Exacerbating the rebalancing problem, there is a powerful headwind created by simple math. When a stock falls 10 percent, you need an 11 percent gain to make up the loss. Likewise, you need a 25 percent gain to make up for a 20 percent decline. The S&P 500 might indeed gain 10 percent over the next three months, but along the way it will most likely slip sharply on some trading days—1.5 percent here, 2 percent there. Over the three months, those declines will eat up a lot of the gains.

And that's where the naïve investor gets nailed. "You can make the bet correctly—the S&P was actually up 10 percent," says Nadig of IndexUniverse. "But if the way it got there was on a bumpy road, these daily-reset products will kill you."

The only way you're likely to double the performance of the S&P over the three months with your 200 percent leveraged fund is if the index rises in something close to a straight line. But straight lines are not very common in any universe where most of us are likely to invest, and most of us don't have the wherewithal to rebalance our portfolios every day.

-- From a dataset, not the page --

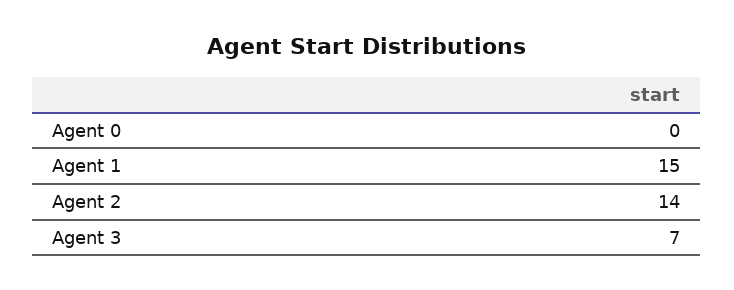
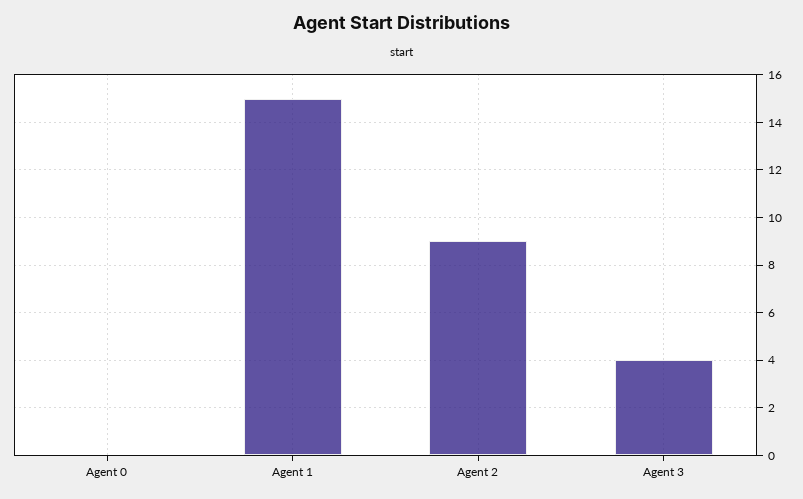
Agent 2: 14 -> 9
Agent 3: 7 -> 4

Even the folks at Direxion, a major issuer of leveraged ETFs, agree that they're not for most investors. "If you're someone with a long-term buy-and-hold objective, they're definitely not suited for you," says Andy O'Rourke, Direxion's chief marketing officer. "These are trading vehicles. They're for people trying to trade the market on a short-term basis."

There's another hurdle as well: taxes. "If the end investor wants to use [a leveraged ETF] appropriately, they have to trade every single day," says Paul Justice, Morningstar's director of ETF research for North America. "That means any of the gains you capture are going to be taxed under short-term capital gains." While long-term capital gains are taxed at 15 percent, short-term trading gains can be taxed at a hefty 35 percent—a formidable obstacle for even the most savvy trader.